As such, in some ways, it's stuck in between, as it works to manage how much profile data it makes publicly available, and how much it hides behind privacy settings. But within that, users do also have a choice as to how much of their personal info they make publicly accessible.

"Spend some time looking at what info you’ve added, from contact details to work history, and get familiar with your settings. In addition, take a look at your public profile page, to understand what information might be public and ensure it’s exactly what you want to be viewable to search engines and other off-LinkedIn services. You can choose to limit or adjust choices if you’d like."

LinkedIn does note that unauthorized data scraping is in breach of its terms of service, and that it has processes in place to detect, and protect, against such.

But even then, unauthorized scraping does not constitute a breach or a 'hack'.

"Scraping does not mean an attacker has been able to get inside secure systems, subvert firewalls or access protected network information. Unauthorized scraping can mean that bad actors can collect a lot of data and use it in ways that you didn’t expect."

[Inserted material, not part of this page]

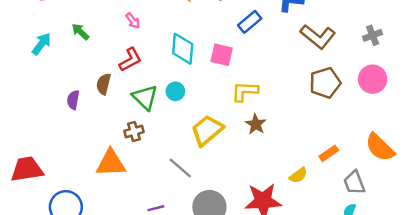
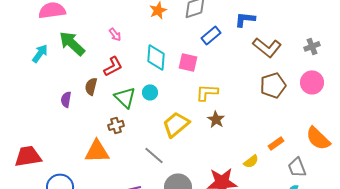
green arrow: (80, 32) -> (72, 43), size x1.8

LinkedIn uses bot detection tools and rate limits to restrict such activity, but the key point LinkedIn is seeking to highlight is that these reported breaches are not the result of hacking or data breaches, as such. Users can further limit their data to avoid concerns, but scraping, in some forms, will likely always exist.

LinkedIn is still pursuing a legal case against hiQ Labs over its use of LinkedIn member data, which could end up being a precedent-setting ruling that would give more power to platforms over data scraping. But the fact is that some data will always be publicly accessible, and when it is, third parties will look to use those sources to build databases that they can on-sell to marketing firms.

It's an important technical distinction to note, and a good example of the evolving digital landscape, and how laws are still catching up in many respects.

But to be clear, these datasets are not a result of data hacking at LinkedIn, and you can limit your exposure via your own profile settings.